Provorov, le premier
C’est un dossier qui est en train de devenir une patate chaude pour la LNH. Plus tôt cette semaine, les Blackhawks de Chicago ont décidé de ne pas porter le chandail. Le week-end dernier, le gardien James Reimer, des Sharks de San Jose, a fait de même en citant lui aussi des motifs religieux.

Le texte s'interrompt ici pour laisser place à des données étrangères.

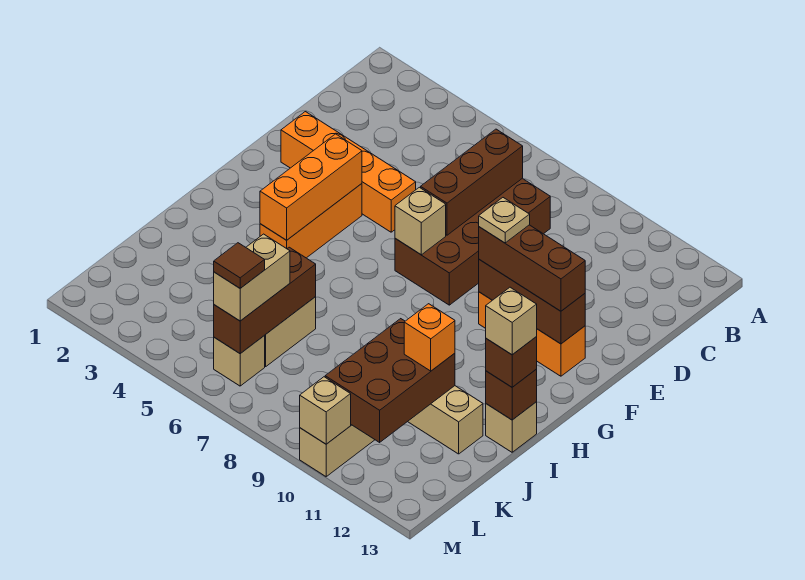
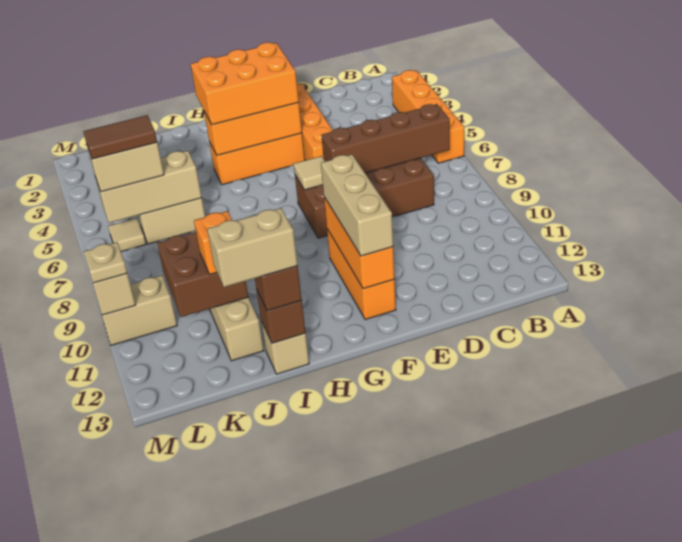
none -> orange 1x4 brick [392,70,464,163]
brown 1x3 brick [421,129,523,235] -> brown 1x4 brick [321,104,450,173]
none -> orange 2x3 brick [191,42,299,125]
tan 1x1 brick [395,187,446,255] -> tan 1x1 tile [294,156,325,190]
brown 1x3 brick [479,260,585,344] -> orange 1x3 brick [324,197,395,289]
brown 1x3 brick [479,225,585,311] -> tan 1x3 brick [321,154,393,256]
tan 1x1 plate [479,198,530,243] -> tan 1x1 plate moved to [84,242,127,283]
tan 1x1 brick [486,287,537,355] -> tan 1x2 brick [207,208,298,287]
brown 1x3 brick [214,247,316,353] -> tan 1x3 brick [96,151,202,223]
brown 2x3 brick [325,319,455,442] -> brown 2x2 brick [157,232,248,317]
tan 1x1 brick [214,336,265,386] -> tan 1x1 tile [108,218,146,252]
brown 1x1 tile [214,243,265,288] -> brown 1x2 tile [83,115,157,159]

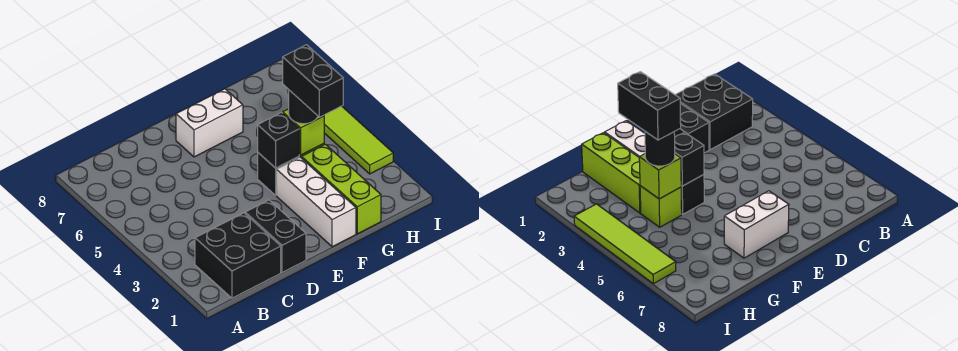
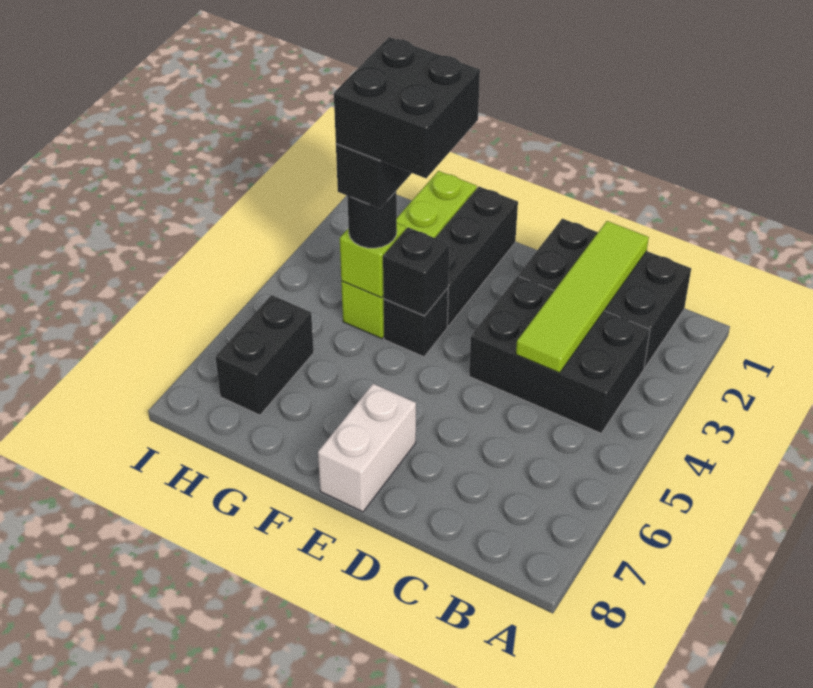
none -> black 2x3 brick [469,276,650,433]
white 1x2 brick [176,89,243,157] -> white 1x2 brick turned to [318,384,416,512]
white 1x3 brick [276,157,356,247] -> black 1x3 brick [436,187,518,326]
none -> black 2x2 brick [334,37,480,178]
none -> black 1x2 brick [216,295,314,415]
lime 1x4 tile [324,106,393,174] -> lime 1x4 tile moved to [516,221,649,373]

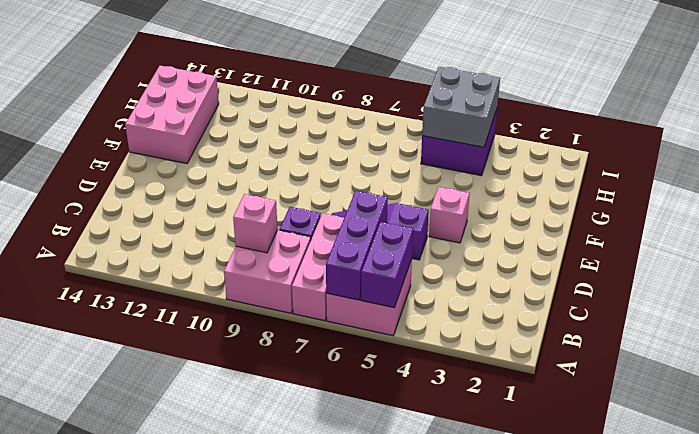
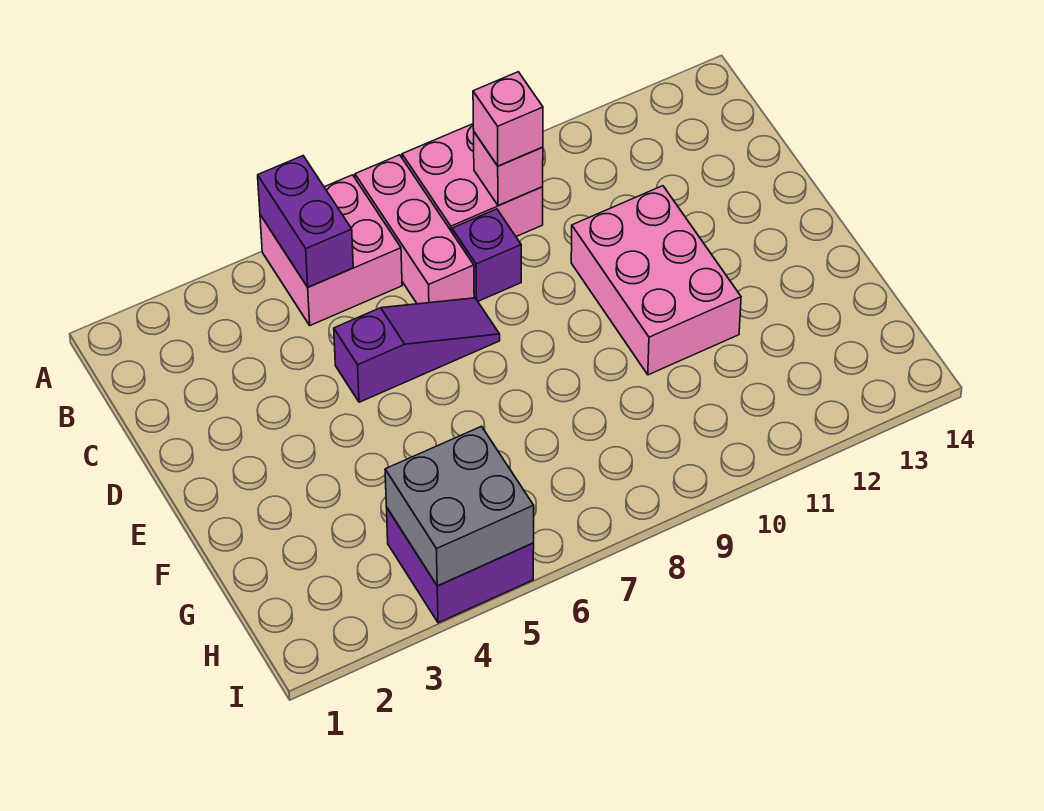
purple 1x3 brick [326,191,388,300] -> none
pink 1x1 brick [429,187,470,243] -> pink 1x1 brick moved to [473,72,543,166]
pink 2x3 brick [125,66,219,164] -> pink 2x3 brick moved to [571,186,741,375]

Il semble que ce soit un effet de la décision d’Ivan Provorov, des Flyers de Philadelphie, qui avait décidé en janvier dernier de ne pas porter le chandail, toujours pour la même raison.
«J’ai quasiment plus de respect pour Provorov parce qu’il l’a fait en premier, a martelé Roussel, en poursuivant sa diatribe sur le cas des frères Staal. Dans leur cas, ça me dérange parce que ce sont des gars qui suivent le petit train.
«Il [Eric] manque complètement d’intégrité, surtout qu’il l’a fait à Montréal. Ça m’a vraiment dérangé. Ces joueurs-là se cachent derrière leur religion.»
Une différence
Pascal Leclaire a été plus mesuré, mais s’est tout de même rangé derrière son ancien rival. L’ancien gardien a déploré l’égocentrisme de nombreux joueurs.
«Je trouve que les joueurs aujourd’hui oublient qu’ils représentent plus que leur petite personne. Tu représentes un sport, une organisation, une communauté, une ville où tu joues.»
Leclaire estime que la décision de porter le chandail va bien au-delà des croyances.
«Je suis d’accord que tout le monde a le droit de prendre ses décisions. Mais en même temps, les quinze minutes où tu mets un chandail dans l’échauffement peuvent tellement affecter les gens positivement. Je suis vraiment déçu des joueurs qui ne le font pas parce qu’ils ne sont pas capables de regarder plus loin que leur petite personne et leur religion.»